→ DOCUMENT SEGMENT:
....

Saint Teresa of Avila - Imagination versus true experience
Type of Spiritual Experience
A description of the experience
The Life of Saint Teresa of Avila by Herself
I think it possible that a person …. may imagine that he hears a voice telling him whether his prayer will be granted or not…. Once he has heard a genuine message, he will see clearly what this voice is, for there is a great difference between the two experiences. If his answer has been invented by the understanding, however subtly it may be contrived, he perceives the intellect ordering the words and speaking them.
Another sign, which is the surest of all, is that the false locutions leave no results, whereas when the Lord speaks, words lead to deeds; and although the words may be of reproof and not of devotion, they prepare the soul, make it ready and move it to tenderness.
…..There seems to be the same difference as between speaking and listening, neither more nor less. For, as I have said, when I am speaking, my intellect goes on arranging what I am saying; but if I am spoken to, I do no more than listen effortlessly.

....

→ PROBLEM SET:
1. In the Saint Teresa passage, what is called the surest sign of false locutions?
2. Quote the Saint Teresa passage word for word, starting at the words "Saint Teresa of Avila - Imagination" and ending after the words "it to tenderness.".
The records below the Saint Teresa passage come from a separate source.

....

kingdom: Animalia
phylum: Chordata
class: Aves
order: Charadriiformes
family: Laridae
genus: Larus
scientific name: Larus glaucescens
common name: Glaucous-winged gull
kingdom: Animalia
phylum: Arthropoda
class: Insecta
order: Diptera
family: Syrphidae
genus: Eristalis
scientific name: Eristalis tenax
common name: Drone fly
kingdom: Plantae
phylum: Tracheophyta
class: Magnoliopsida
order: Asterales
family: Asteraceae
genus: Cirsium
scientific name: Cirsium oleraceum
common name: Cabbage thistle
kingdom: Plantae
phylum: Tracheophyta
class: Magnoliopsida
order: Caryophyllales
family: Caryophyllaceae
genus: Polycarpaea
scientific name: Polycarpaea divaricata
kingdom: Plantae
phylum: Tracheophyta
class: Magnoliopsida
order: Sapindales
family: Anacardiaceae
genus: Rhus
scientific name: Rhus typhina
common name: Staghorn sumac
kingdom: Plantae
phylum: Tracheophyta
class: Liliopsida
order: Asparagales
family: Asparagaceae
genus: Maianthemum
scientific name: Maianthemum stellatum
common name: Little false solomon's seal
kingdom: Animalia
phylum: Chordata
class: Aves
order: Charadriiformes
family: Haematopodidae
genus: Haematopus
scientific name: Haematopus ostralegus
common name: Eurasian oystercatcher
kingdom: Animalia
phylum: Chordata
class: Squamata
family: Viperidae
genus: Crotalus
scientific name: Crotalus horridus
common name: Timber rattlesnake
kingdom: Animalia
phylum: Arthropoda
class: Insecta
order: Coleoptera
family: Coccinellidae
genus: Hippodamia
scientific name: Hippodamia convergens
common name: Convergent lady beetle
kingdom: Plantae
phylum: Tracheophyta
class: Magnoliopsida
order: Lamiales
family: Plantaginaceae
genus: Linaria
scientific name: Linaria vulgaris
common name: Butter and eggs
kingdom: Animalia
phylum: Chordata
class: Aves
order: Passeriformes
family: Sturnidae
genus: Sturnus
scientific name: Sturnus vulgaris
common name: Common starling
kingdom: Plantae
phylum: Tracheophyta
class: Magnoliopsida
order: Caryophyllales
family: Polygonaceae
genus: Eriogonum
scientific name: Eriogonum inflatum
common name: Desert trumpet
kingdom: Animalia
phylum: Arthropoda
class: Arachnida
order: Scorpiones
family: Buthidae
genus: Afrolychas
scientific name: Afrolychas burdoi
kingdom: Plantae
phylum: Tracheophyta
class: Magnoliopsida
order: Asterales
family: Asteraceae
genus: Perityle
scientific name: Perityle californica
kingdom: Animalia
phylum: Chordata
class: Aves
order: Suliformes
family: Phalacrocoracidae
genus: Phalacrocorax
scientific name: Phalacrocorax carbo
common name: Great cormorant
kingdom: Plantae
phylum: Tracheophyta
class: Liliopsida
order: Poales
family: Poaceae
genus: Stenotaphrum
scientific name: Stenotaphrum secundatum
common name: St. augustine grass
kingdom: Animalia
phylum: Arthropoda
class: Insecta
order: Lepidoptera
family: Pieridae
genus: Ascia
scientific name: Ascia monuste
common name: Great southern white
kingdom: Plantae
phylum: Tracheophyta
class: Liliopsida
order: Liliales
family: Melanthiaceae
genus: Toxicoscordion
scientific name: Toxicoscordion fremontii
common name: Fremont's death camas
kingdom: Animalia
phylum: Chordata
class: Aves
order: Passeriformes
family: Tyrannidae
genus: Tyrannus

....

→ WORKED SOLUTIONS:
1. False locutions leave no results.

2.
Saint Teresa of Avila - Imagination versus true experience
Type of Spiritual Experience
A description of the experience
The Life of Saint Teresa of Avila by Herself
I think it possible that a person …. may imagine that he hears a voice telling him whether his prayer will be granted or not…. Once he has heard a genuine message, he will see clearly what this voice is, for there is a great difference between the two experiences. If his answer has been invented by the understanding, however subtly it may be contrived, he perceives the intellect ordering the words and speaking them.
Another sign, which is the surest of all, is that the false locutions leave no results, whereas when the Lord speaks, words lead to deeds; and although the words may be of reproof and not of devotion, they prepare the soul, make it ready and move it to tenderness.